The Navy officially retired the flat hat on April 1, 1963.

By

Robert F. Dorr is an author, U.S. Air Force veteran, and retired American diplomat who...

  • Ray Nicklin

    I think I was issued the ‘last flat hat’. I was the shortest in our company and last is lien to receive it.

    Now accepting offers (G)

  • Louis McCormick

    I am sure some one has one and I would like to own one

  • Diane M. Kelsey, CWO-3, U.S.N. (Ret.)

    We were told that the “flat hat”/”Donald Duck” was being done away with for the same reason that we were told not to wear our navy blue cap covers on our combination/”bucket” hats any longer, It was supposed to be for our safety, e.g., when we were crossing the street at night because white can be seen. I still have both my late dad and husband’s “flat hats”.

  • I was in the Navy from June, 1957 through mid-March, 1961. At Great Lakes NTC, we were issued Flat Hats
    as part of our regular ‘seabag issue’. We were told in one of the classes we took that the Flat Hats
    were outlawed in some states for safety reasons. The Flat Hat was only worn with the Dress Blue uniform,
    and if one was wearing their Pea-Coat at night, and the Flat Hat, you could not be seen while walking
    down a road until a driver was quite close. The White Hat was visible from much further away.

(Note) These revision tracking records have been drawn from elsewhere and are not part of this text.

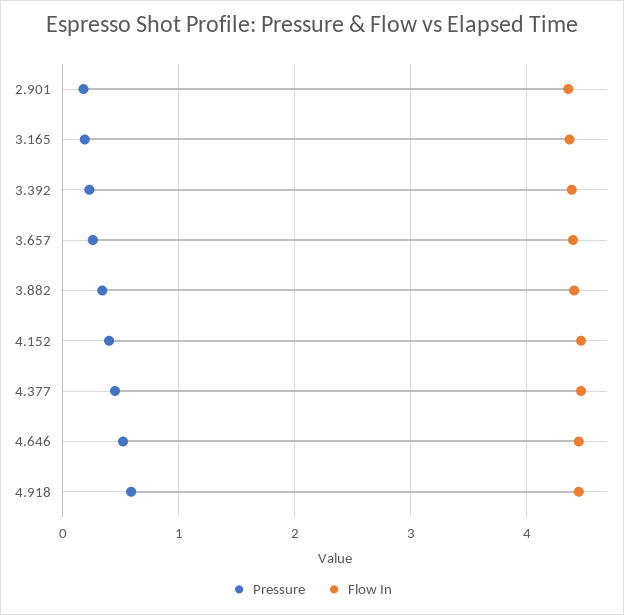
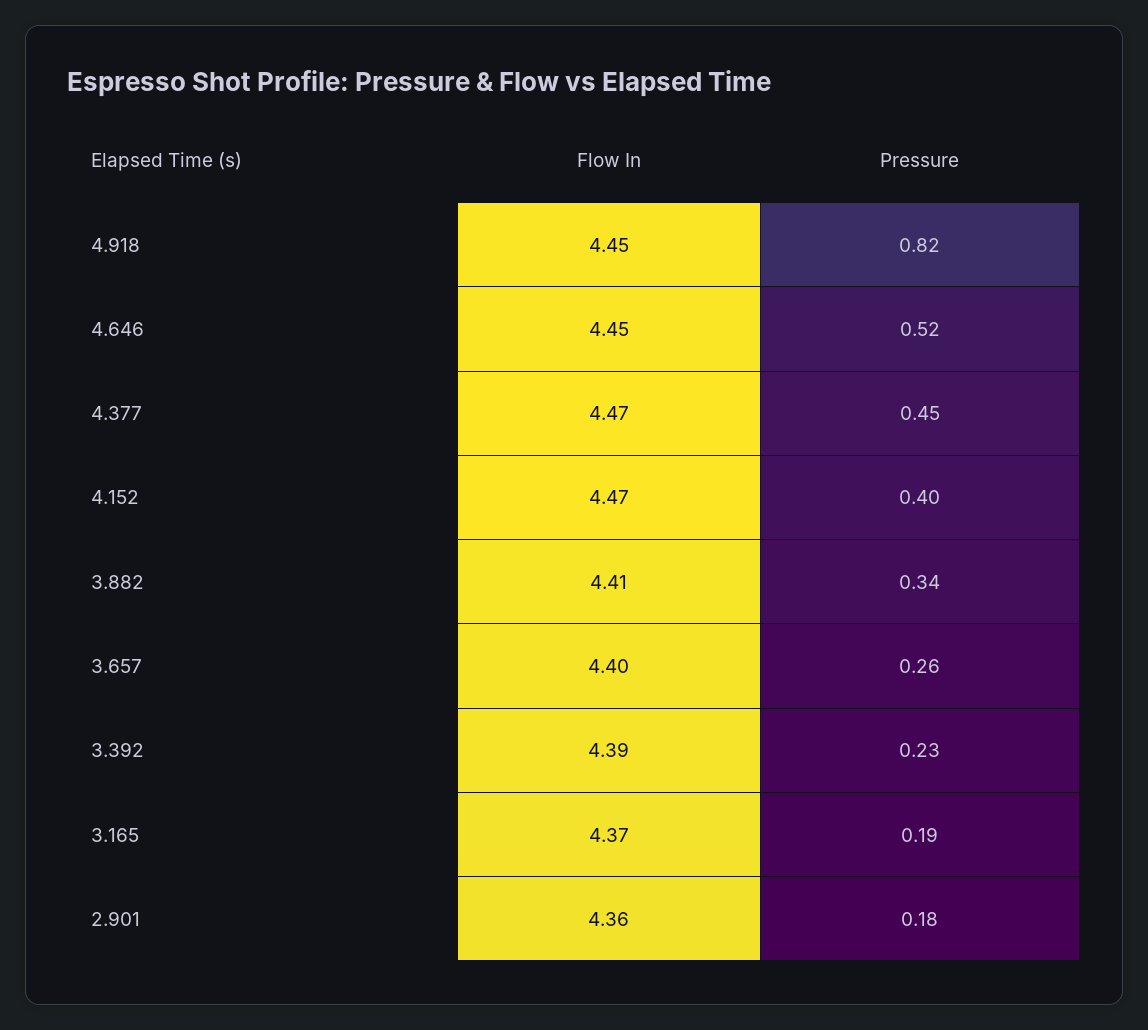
  {
    "Pressure": {
      "2.901": 0.18,
      "3.165": 0.19,
      "3.392": 0.23,
      "3.657": 0.26,
      "3.882": 0.34,
      "4.152": 0.4,
      "4.377": 0.45,
      "4.646": 0.52,
-     "4.918": 0.6
+     "4.918": 0.82
    },
    "Flow In": {
      "2.901": 4.36,
      "3.165": 4.37,
      "3.392": 4.39,
      "3.657": 4.4,
      "3.882": 4.41,
      "4.152": 4.47,
      "4.377": 4.47,
      "4.646": 4.45,
      "4.918": 4.45
    }
  }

    We were told that we had to have the Flat Hat as part of a ‘full seabag issue’, but we would never be
    allowed to wear it for the above mentioned safety reasons.

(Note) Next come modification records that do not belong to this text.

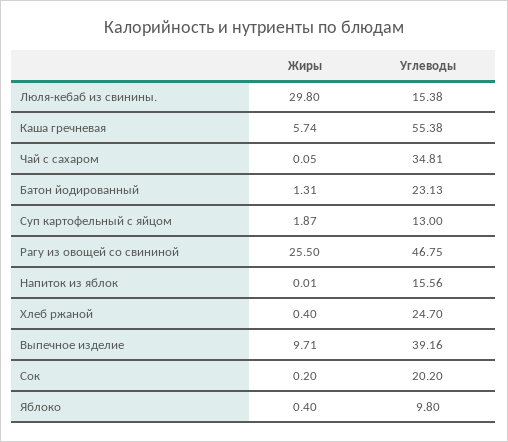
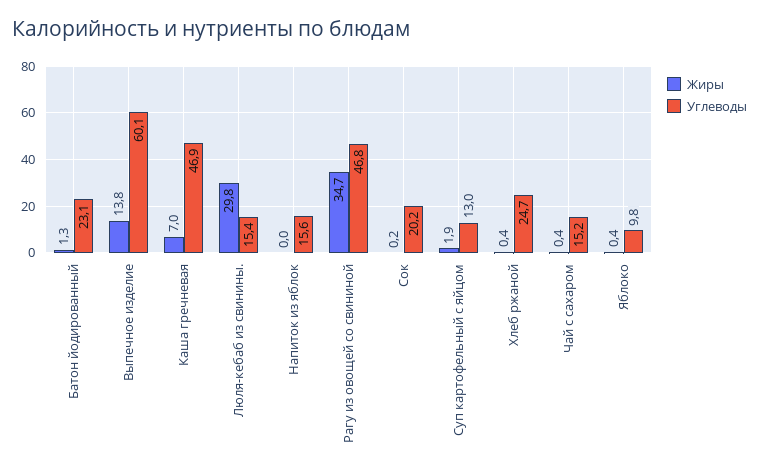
  {
    "Жиры": {
      "Люля-кебаб из свинины.": 29.8,
-     "Каша гречневая": 5.74,
+     "Каша гречневая": 7,
-     "Чай с сахаром": 0.05,
+     "Чай с сахаром": 0.4,
      "Батон йодированный": 1.31,
      "Суп картофельный с яйцом": 1.87,
-     "Рагу из овощей со свининой": 25.5,
+     "Рагу из овощей со свининой": 34.7,
      "Напиток из яблок": 0.01,
      "Хлеб ржаной": 0.4,
-     "Выпечное изделие": 9.71,
+     "Выпечное изделие": 13.8,
      "Сок": 0.2,
      "Яблоко": 0.4
    },
    "Углеводы": {
      "Люля-кебаб из свинины.": 15.38,
-     "Каша гречневая": 55.38,
+     "Каша гречневая": 46.9,
-     "Чай с сахаром": 34.81,
+     "Чай с сахаром": 15.2,
      "Батон йодированный": 23.13,
      "Суп картофельный с яйцом": 13,
      "Рагу из овощей со свининой": 46.75,
      "Напиток из яблок": 15.56,
      "Хлеб ржаной": 24.7,
-     "Выпечное изделие": 39.16,
+     "Выпечное изделие": 60.1,
      "Сок": 20.2,
      "Яблоко": 9.8
    }
  }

    I just found my last set of Dress Blues, and wrapped up in it was my Flat Hat, not much different from
    when I got it in 1957. Probably a collectable in some quarters.

  • “Thank you” to everyone who commented on the Navy “Flat Hat” story. Yes, it appears that a “Flat Hat” in good condition today would be a collector’s item. One reason for writing this article was, very simply, my fascination with the period photograph that accompanies the article. But as several have pointed out, the hat was in use much later than the time of the photo. Your comments are welcome and appreciated.

  • Professor Sam Oakland

    If Ralph Irish would like to part with his Flat Hat I would be happy to send him a check — it would join my set of dress blues issued to me at Great Lakes in 1951, but now on display here in Oregon. My hat, now lost, served on the USS Princeton CV 37, and the USS Oriskany CV 34.

  • Laura Hawkins

    I was on here looking to find information about my grandfather. He was on the Iowa and I have his dark blue wool flat hat that has Iowa stitched on the band. I also have a spoon from the Iowa with the ship on it and Captain Evans on the top of it. I know very little as he died when my mom was 14 (he was 60 when she was born)! Anyway, if anyone on here could help me with ways to find out more how to find photos of him on ship? I do have photo of him in his uniform. Thanks.

  • Cliff Mulder

    Looking for hats to be donated to American Legion Post #258 . this Post uses this hat for their Offical hat (have hsitory which allows them to wear as their uniform hat) Post is all Navy/Marines. Need for current and future new memebers. Thank you.

  • I found a FLAT HAT in a surplus store in almost new condition,with us navy in gold on the band. The size is small but hope to have it sized to wear in special events.I served 1964 to 1968 . USS AMPHION AR13. Proud to be a sailor.